(What you will do): Go through the records below and return each line that has "color" in it.

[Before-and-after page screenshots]
_ _ _

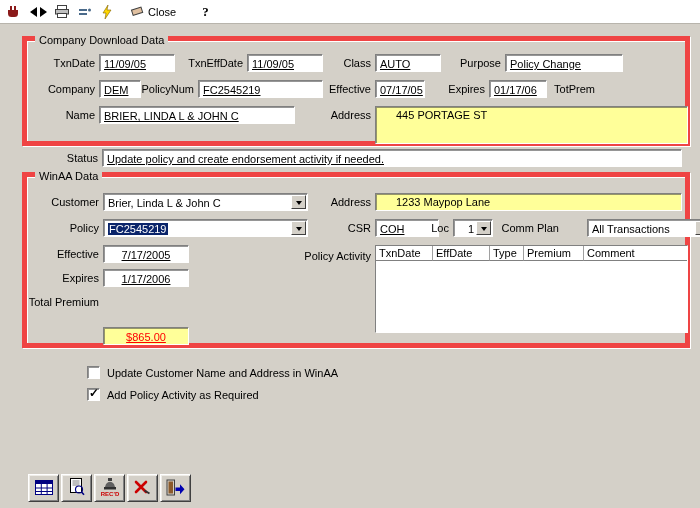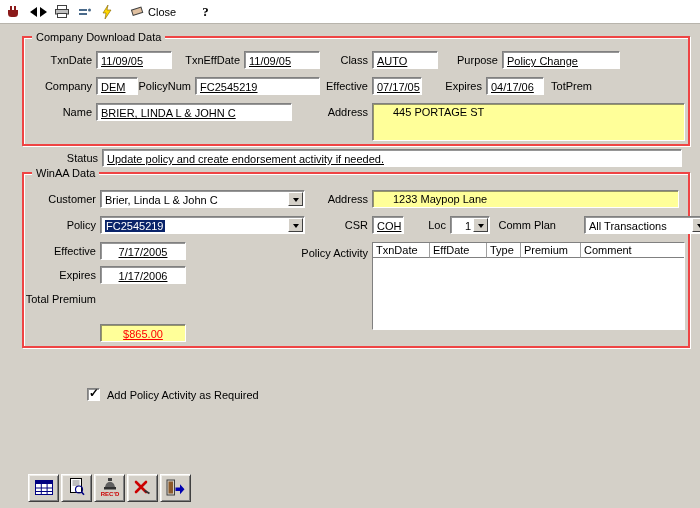--- a/index.html
+++ b/index.html
@@ -18,21 +18,21 @@
   
   .fld { position:absolute; height:18px; line-height:14px; background:#fff; padding:2px 4px 0 4px;
          border:1px solid; border-color:#808080 #ffffff #ffffff #808080;
          box-shadow: inset 1px 1px 0 rgba(64,64,64,.55); white-space:nowrap; overflow:hidden;text-decoration:underline; }
   .yellow { background:#ffff99;margin-top:34px; }
   .money { color:#ff0000; }
   .t-right { text-align:right; }
   .t-center { text-align:center; }
   .lbl { position:absolute; height:14px; line-height:14px; text-align:right; white-space:nowrap; }
 
-  .group { position:absolute; border:2px solid #ef4444;
+  .group { position:absolute; border:5px solid #ef4444;
            box-shadow: inset 1px 1px 0 #ffffff, 1px 1px 0 #ffffff; }
   .gtitle { position:absolute; top:-8px; left:8px; background:#d4d0c8; padding:0 4px; line-height:14px; }
 
   .combo { position:absolute; height:18px; background:#fff; padding:2px 18px 0 4px; line-height:14px;
            border:1px solid; border-color:#808080 #ffffff #ffffff #808080;
            box-shadow: inset 1px 1px 0 rgba(64,64,64,.55); white-space:nowrap; overflow:hidden; }
   .combo-btn { position:absolute; top:1px; right:1px; width:15px; bottom:1px; background:#d4d0c8;
                border:1px solid; border-color:#ffffff #404040 #404040 #ffffff;
                display:flex; align-items:center; justify-content:center; }
   .tri { width:0; height:0; border:3px solid transparent; border-top:4px solid #000; margin-top:4px; }
@@ -124,21 +124,21 @@
     <span class="lbl" style="left:424px;top:15px;width:50px">Purpose</span>
     <div class="fld" style="left:478px;top:13px;width:118px">Policy Change</div>
 
     <span class="lbl" style="left:8px;top:41px;width:60px">Company</span>
     <div class="fld" style="left:72px;top:39px;width:42px">DEM</div>
     <span class="lbl" style="left:114px;top:41px;width:53px">PolicyNum</span>
     <div class="fld" style="left:171px;top:39px;width:125px">FC2545219</div>
     <span class="lbl" style="left:302px;top:41px;width:42px">Effective</span>
     <div class="fld" style="left:348px;top:39px;width:50px">07/17/05</div>
     <span class="lbl" style="left:418px;top:41px;width:40px">Expires</span>
-    <div class="fld" style="left:462px;top:39px;width:58px">04/17/06</div>
+    <div class="fld" style="left:462px;top:39px;width:58px">01/17/06</div>
     <span class="lbl" style="left:522px;top:41px;width:46px">TotPrem</span>
     <div class="fld yellow money t-right" style="left:572px;top:39px;width:89px">$2,144.00</div>
 
     <span class="lbl" style="left:8px;top:67px;width:60px">Name</span>
     <div class="fld" style="left:72px;top:65px;width:196px">BRIER, LINDA L &amp; JOHN C</div>
     <span class="lbl" style="left:302px;top:67px;width:42px">Address</span>
     <div class="addrbox" style="left:348px;top:65px;width:313px;height:38px">445 PORTAGE ST</div>
   </div>
 
   <span class="lbl" style="left:58px;top:151px;width:40px">Status</span>
@@ -158,21 +158,21 @@
     <div class="addrbox" style="left:348px;top:16px;width:307px;height:18px">1233 Maypop Lane</div>
 
     <span class="lbl" style="left:12px;top:44px;width:60px">Policy</span>
     <div class="combo" style="left:76px;top:42px;width:205px">
       <span class="sel">FC2545219</span>
       <span class="combo-btn">
           <i class="tri"></i>
         </span>
     </div>
     <span class="lbl" style="left:312px;top:44px;width:32px">CSR</span>
-    <div class="fld" style="left:348px;top:42px;width:32px">COH</div>
+    <div class="fld" style="left:348px;top:42px;width:64px">COH</div>
     <span class="lbl" style="left:396px;top:44px;width:26px">Loc</span>
     <div class="combo t-right" style="left:426px;top:42px;width:40px">
       <span>1</span>
       <span class="combo-btn">
           <i class="tri"></i>
         </span>
     </div>
     <span class="lbl" style="left:472px;top:44px;width:60px">Comm Plan</span>
     <div class="combo" style="left:560px;top:42px;width:125px">
       <span>All Transactions</span>
@@ -196,20 +196,24 @@
       <div class="pa-body"></div>
     </div>
 
     <span class="lbl" style="left:12px;top:94px;width:60px">Expires</span>
     <div class="fld t-center" style="left:76px;top:92px;width:86px">1/17/2006</div>
 
     <span class="lbl" style="left:0px;top:118px;width:72px">Total Premium</span>
     <div class="fld yellow money t-center" style="left:76px;top:116px;width:86px">$865.00</div>
   </div>
 
+  <div class="cbrow" style="left:87px;top:366px">
+    <span class="cb"></span>
+    <span>Update Customer Name and Address in WinAA</span>
+  </div>
   <div class="cbrow" style="left:87px;top:388px">
     <span class="cb">
         <i class="chk">✓</i>
       </span>
     <span>Add Policy Activity as Required</span>
   </div>
 
   <div class="btn" style="left:28px;top:474px">
     <span>
       <svg width="18" height="15" viewBox="0 0 18 15">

_ _ _

(Answer area):
          border:1px solid; border-color:#808080 #ffffff #ffffff #808080;
   .money { color:#ff0000; }
            border:1px solid; border-color:#808080 #ffffff #ffffff #808080;
                border:1px solid; border-color:#ffffff #404040 #404040 #ffffff;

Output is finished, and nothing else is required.